DATA_LOSS warnings when importing HTML with comments using DocumentBuilder.insertHtml()

Hello,

We recently noticed Bookmark DATA_LOSS warnings when converting HTML documents that contain comments into DOCX files.
Despite the warnings, the output DOCX still looks fine (comments are present and visible in Word).

We would like to confirm:

  1. Whether this is expected behavior or not.
  2. If the comment markup syntax has changed (e.g., -aw-comment-* attributes).
  3. How we should adjust our HTML to avoid these warnings.

Additional note: when exporting a Word document with a comment to HTML using Aspose we found the same markup syntax, and no warning occurred.

We weren’t able to find any documentation regarding the HTML comments format, is this documented somewhere?

Reproduction Code (Java):

@Test
void import_doc_from_html() throws Exception {
    final String html = """
        <html style="font-family: helvetica; font-size: 11pt;">
            <body>
              <p style="margin: 0; word-break: break-word;">te
                <a data-cl-comment name="_cmntref1"></a>test
                <span data-cl-comment style="-aw-comment-end:_cmntref1">&nbsp;</span>
                <a data-cl-comment href="#_cmnt1">[1]</a>
              </p>
              <p style="margin: 0; word-break: break-word;">teetete</p>
              <div id="_cmnt1"
                   style="-aw-comment-author:'Concord Tech';
                          -aw-comment-datetime:'2025-10-24T09:28:38.171';
                          -aw-comment-initial:'CT'">
                <p>
                  <a data-cl-comment href="#_cmntref1">[1]</a>
                  <span>test comment</span>
                </p>
              </div>
            </body>
        </html>
    """;

    final Document doc = new Document();
    final DocumentBuilder builder = new DocumentBuilder(doc);
    builder.insertHtml(html);

    final var warningCollector = new WarningInfoCollection();
    doc.setWarningCallback(warningCollector);

    doc.save("html/Aspose_ImportHTMLWithComments.docx");

    for (final var warning : warningCollector) {
        System.err.println("Warning: " + WarningType.getName(warning.getWarningType())
                           + " - " + warning.getDescription());
    }
}

Observed output:

Warning: DATA_LOSS - Bookmark '_cmnt1' without corresponding BookmarkStart was removed.
Warning: DATA_LOSS - Bookmark '_cmnt1' without corresponding BookmarkEnd was removed.

Environment:
Aspose.Words for Java version: 25.9

Thanks in advance!

@concord_tech

Hello,

Regarding your questions about the DATA_LOSS warnings when importing HTML with comments using DocumentBuilder.insertHtml(), here are some insights:

  1. Expected Behavior: The warnings you are encountering are expected when the HTML contains comment markup that does not translate directly into the Word document structure. The Aspose.Words library may not fully support certain HTML comment syntaxes, which can lead to the removal of bookmarks without corresponding start and end tags.

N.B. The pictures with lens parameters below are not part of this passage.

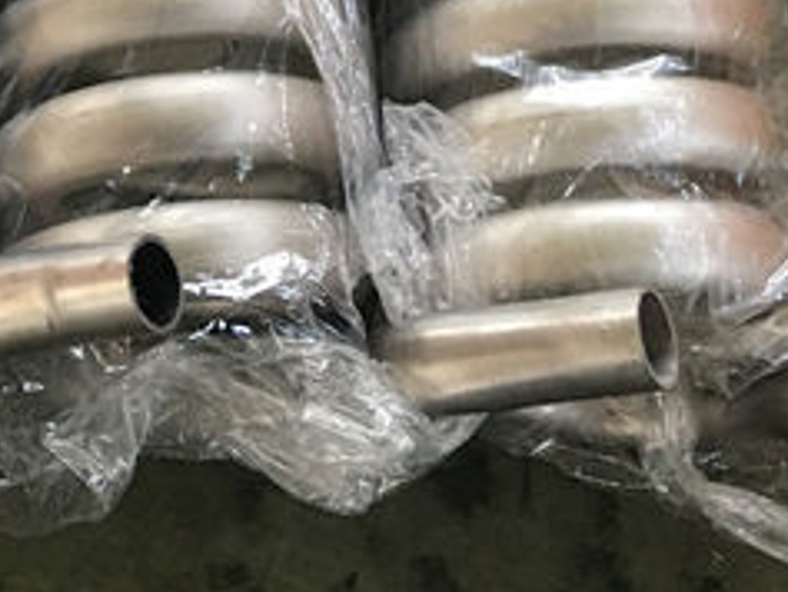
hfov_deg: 19.3
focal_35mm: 98
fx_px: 2232
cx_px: -37
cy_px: -213
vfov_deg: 14.4
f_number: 2.2
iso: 50
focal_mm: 4.15
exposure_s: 1/33
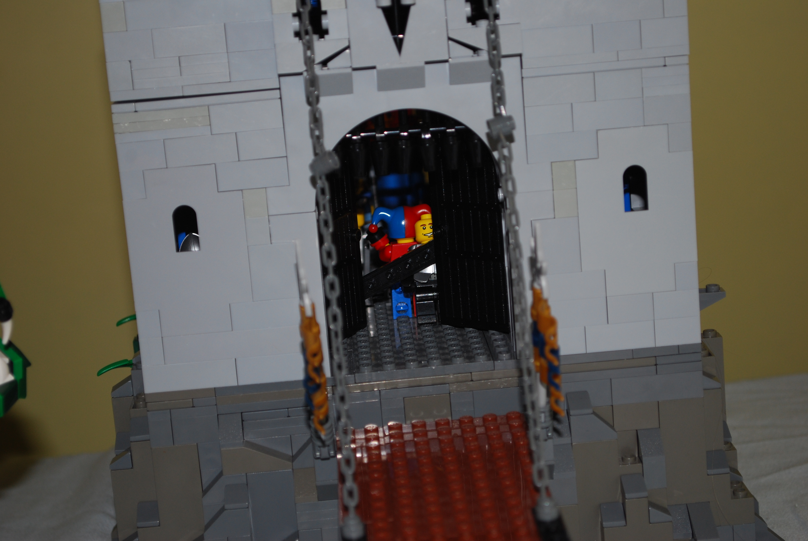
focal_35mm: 82
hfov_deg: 24.6
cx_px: 404
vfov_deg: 16.6
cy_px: 270
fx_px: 1854
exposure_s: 1/60
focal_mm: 55
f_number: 5.6
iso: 200
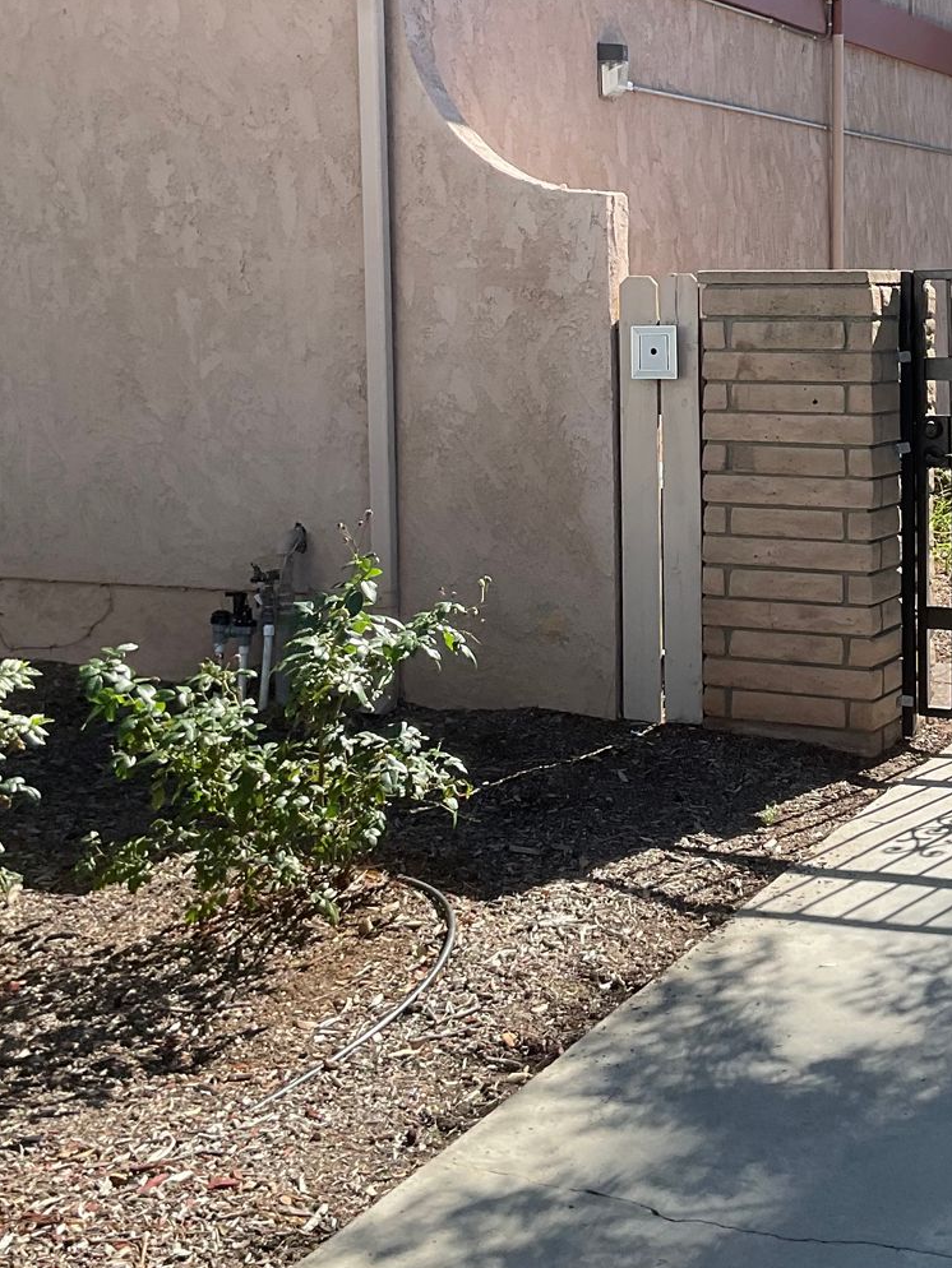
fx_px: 2053
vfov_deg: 33.7
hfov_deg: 25.7
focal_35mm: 56
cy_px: 339
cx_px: 733
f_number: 1.8
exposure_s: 1/749
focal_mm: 3
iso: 16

  2. Comment Markup Syntax: The comment markup syntax you are using (e.g., -aw-comment-* attributes) is specific to Aspose. If the expected structure is not met, the library’s handling of this syntax can result in warnings.

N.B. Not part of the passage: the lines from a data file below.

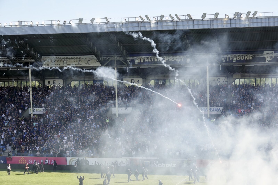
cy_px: 92
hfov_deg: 25.7
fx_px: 610
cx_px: 139
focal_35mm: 79
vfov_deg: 17.3
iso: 100
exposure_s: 1/400
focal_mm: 28.91
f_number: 3.5
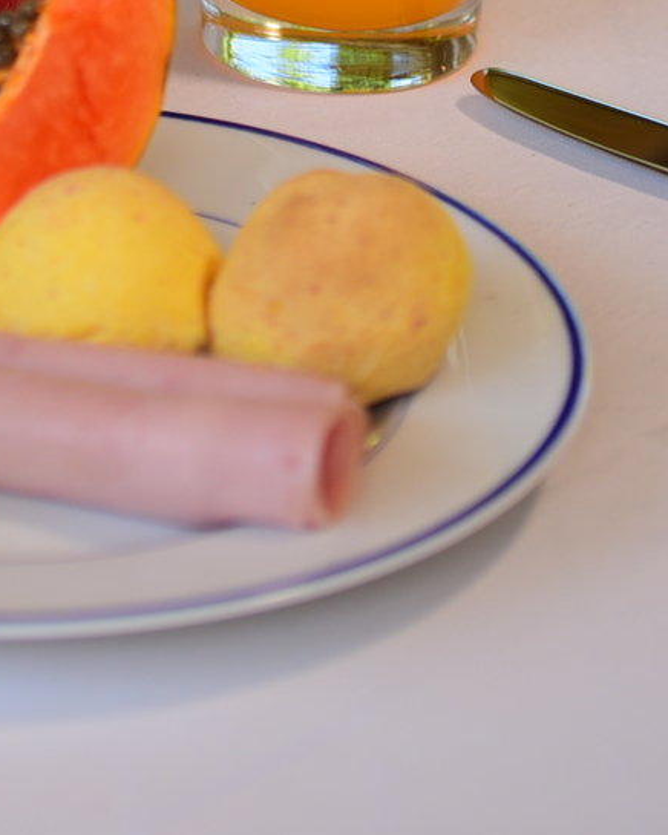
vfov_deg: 7.0
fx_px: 6722
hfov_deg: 5.7
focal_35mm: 272
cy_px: -283
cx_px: -201
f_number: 2.8
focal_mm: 70
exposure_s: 1/500
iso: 200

  3. Adjusting HTML: To avoid these warnings, ensure that your HTML structure is compatible with what Aspose.Words expects. Consider simplifying the comment structure or using standard HTML comments (<!-- comment -->) instead of the Aspose-specific attributes. However, be aware that standard HTML comments may not be preserved in the same way when converting to DOCX.

Unfortunately, there isn’t extensive documentation specifically addressing the HTML comments format used by Aspose.Words. For more details on supported features, you may want to refer to the general documentation on HTML import/export.

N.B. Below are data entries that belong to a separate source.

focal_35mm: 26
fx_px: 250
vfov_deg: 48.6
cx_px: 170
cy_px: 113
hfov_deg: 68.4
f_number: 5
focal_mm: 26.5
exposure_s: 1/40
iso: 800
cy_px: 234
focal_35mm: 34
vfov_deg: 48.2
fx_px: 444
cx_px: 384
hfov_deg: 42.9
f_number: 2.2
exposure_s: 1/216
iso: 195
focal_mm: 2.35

If you have further questions, feel free to reach out!

@concord_tech You can safely ignore the warning. But please note, Aspose.Words Document Object Model is designed to work with MS Word documents. HTML documents object model is quite different and it is not always possible to provide 100% fidelity after importing or exporting HTML document. Usually Aspose.Words mimics MS Word behavior when work with HTML documents. -aw-* CSS properties is Aspose.Words attempt to preserve MS Word roundtrip information in HTML.